Yesterday, I received a response from the legendary Public Choice scholar, Dr. Bruce Yandle. There were three main takeaways from his response to my e-mail. Even through e-mail communications, Dr. Yandle exhibits all of the decorum and humility you would expect from a southern gentleman. It truly is a privilege as a nonacademic to be able to have such an exchange with one of my intellectual heroes.
Takeaway #1- He was Humbled by the Fact that His Theory Was So Influential Upon My Thinking
I was slightly surprised that he was humbled by the impact his theory has had on my thinking. He was particularly humbled by the fact that I find his theory to be a powerful means for explaining the world. I could not agree more. The Bootleggers and Baptists’ paradigm is not relegated purely to the sphere of politics and regulation. As he mentioned in his response you start to notice examples everywhere once you are familiar with the concept. That speaks volumes of the conceptual transcendents of the theory. Making all the more brilliant observations. Above all, I am glad that Dr. Yandle was able to see that his theory has influenced others. That it is a “living idea” not just a sterile postulation that is confined to dusty economic textbooks. But a profound theory that explains the world how it is. Not imposing value judgments of what should be.
It should also be noted that he did see some sound reasoning in equating Bootleggers and Baptists to the Id and Superego. He also alluded to Adam Smith’s Theory of Moral Sentiment, citing that both roles also paralleled Smith’s” the man within the breast” and the “impartial spectator”.
Takeaway #2- Dr. Yandle conceptually finds the prospect of a Dual-Role Actor to be valid.
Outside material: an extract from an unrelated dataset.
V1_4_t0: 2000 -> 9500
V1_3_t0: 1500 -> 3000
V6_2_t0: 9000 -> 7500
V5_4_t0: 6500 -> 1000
Dr. Yandle stated that he like the term “Dual-Role Actor” and agrees with it as a premise. Using the example of how Donald Trump as addressed immigration policy for how many times politicians fall into this category. Utilizing arguments around reducing crime from the standpoint of the moral high road. Then in the next breathe stressing the point of how immigrants take jobs from American citizens. Simultaneously appeasing the Bootleggers and Baptists Making Trump’s clumsy balancing act a pure example of a “Dual-Actor” paradigm. He assures me that I am correct in my assumption that the B&B dynamic does not explain the origin of these coalitions, but rather the details of the occurrence.
Takeaway #3- Keep Writing and Thinking About Regulation.
Dr. Yandle also encouraged me by stating “I wish you well and hope that you will keep thinking and writing about regulation”. That is a suggestion I will certainly follow!